__Task goal__:
Reproduce word for word the part of the listing that opens with the line containing "be channel and" and closes with the line containing "playlists to view".

__Data to process__:
== Segment start ==

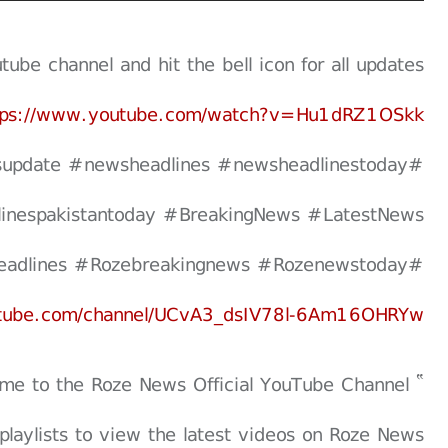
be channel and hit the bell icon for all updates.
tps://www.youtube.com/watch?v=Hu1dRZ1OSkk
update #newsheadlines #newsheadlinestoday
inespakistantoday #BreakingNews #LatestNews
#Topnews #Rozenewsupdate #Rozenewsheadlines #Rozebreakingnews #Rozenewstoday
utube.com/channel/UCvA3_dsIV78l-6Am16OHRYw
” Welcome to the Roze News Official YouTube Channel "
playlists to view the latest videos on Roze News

== Segment end ==
== Segment start ==

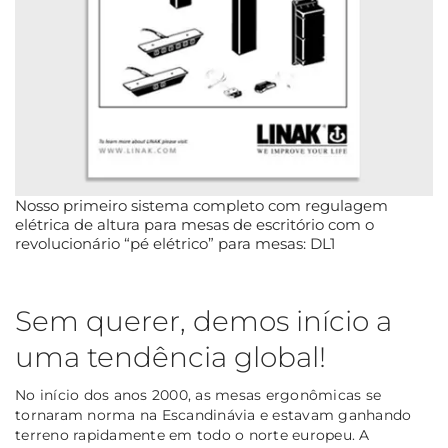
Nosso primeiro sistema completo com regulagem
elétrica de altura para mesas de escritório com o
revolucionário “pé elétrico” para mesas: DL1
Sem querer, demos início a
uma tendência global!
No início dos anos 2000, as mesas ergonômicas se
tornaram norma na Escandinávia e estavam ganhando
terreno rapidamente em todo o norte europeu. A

== Segment end ==
== Segment start ==

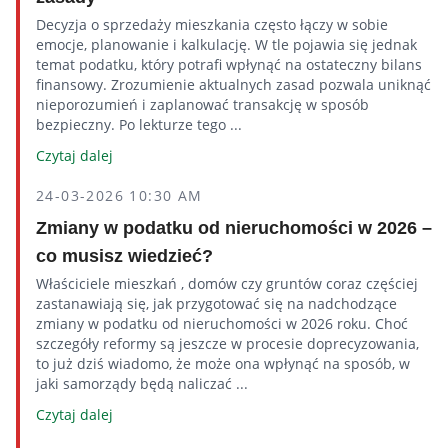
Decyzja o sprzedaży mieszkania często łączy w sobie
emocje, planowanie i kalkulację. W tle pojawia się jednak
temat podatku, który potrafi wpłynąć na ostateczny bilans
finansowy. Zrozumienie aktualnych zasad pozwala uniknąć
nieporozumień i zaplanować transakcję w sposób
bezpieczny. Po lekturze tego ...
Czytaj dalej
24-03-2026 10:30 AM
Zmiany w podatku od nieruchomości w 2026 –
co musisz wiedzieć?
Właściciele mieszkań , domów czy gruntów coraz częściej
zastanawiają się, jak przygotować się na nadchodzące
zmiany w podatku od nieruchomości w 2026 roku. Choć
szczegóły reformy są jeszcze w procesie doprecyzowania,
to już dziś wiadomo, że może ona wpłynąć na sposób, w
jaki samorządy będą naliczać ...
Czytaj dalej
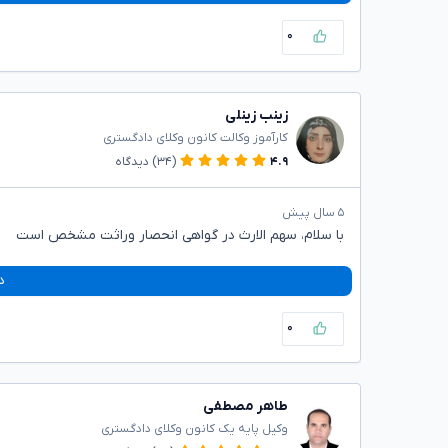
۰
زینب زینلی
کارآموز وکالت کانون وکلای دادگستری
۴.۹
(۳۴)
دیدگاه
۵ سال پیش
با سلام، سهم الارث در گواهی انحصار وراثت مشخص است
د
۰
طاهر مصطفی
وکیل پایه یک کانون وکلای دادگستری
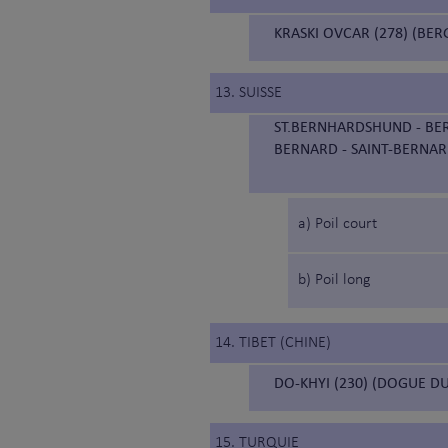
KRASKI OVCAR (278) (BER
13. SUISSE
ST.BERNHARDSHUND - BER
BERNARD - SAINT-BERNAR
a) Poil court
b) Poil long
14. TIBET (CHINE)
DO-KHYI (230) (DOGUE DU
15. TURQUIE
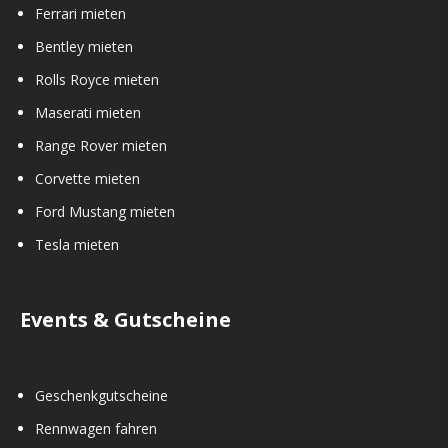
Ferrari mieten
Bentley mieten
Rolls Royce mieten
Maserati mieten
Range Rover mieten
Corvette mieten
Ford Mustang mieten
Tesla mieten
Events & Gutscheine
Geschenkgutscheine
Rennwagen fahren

== Segment end ==

__Your solution__:
be channel and hit the bell icon for all updates.
tps://www.youtube.com/watch?v=Hu1dRZ1OSkk
update #newsheadlines #newsheadlinestoday
inespakistantoday #BreakingNews #LatestNews
#Topnews #Rozenewsupdate #Rozenewsheadlines #Rozebreakingnews #Rozenewstoday
utube.com/channel/UCvA3_dsIV78l-6Am16OHRYw
” Welcome to the Roze News Official YouTube Channel "
playlists to view the latest videos on Roze News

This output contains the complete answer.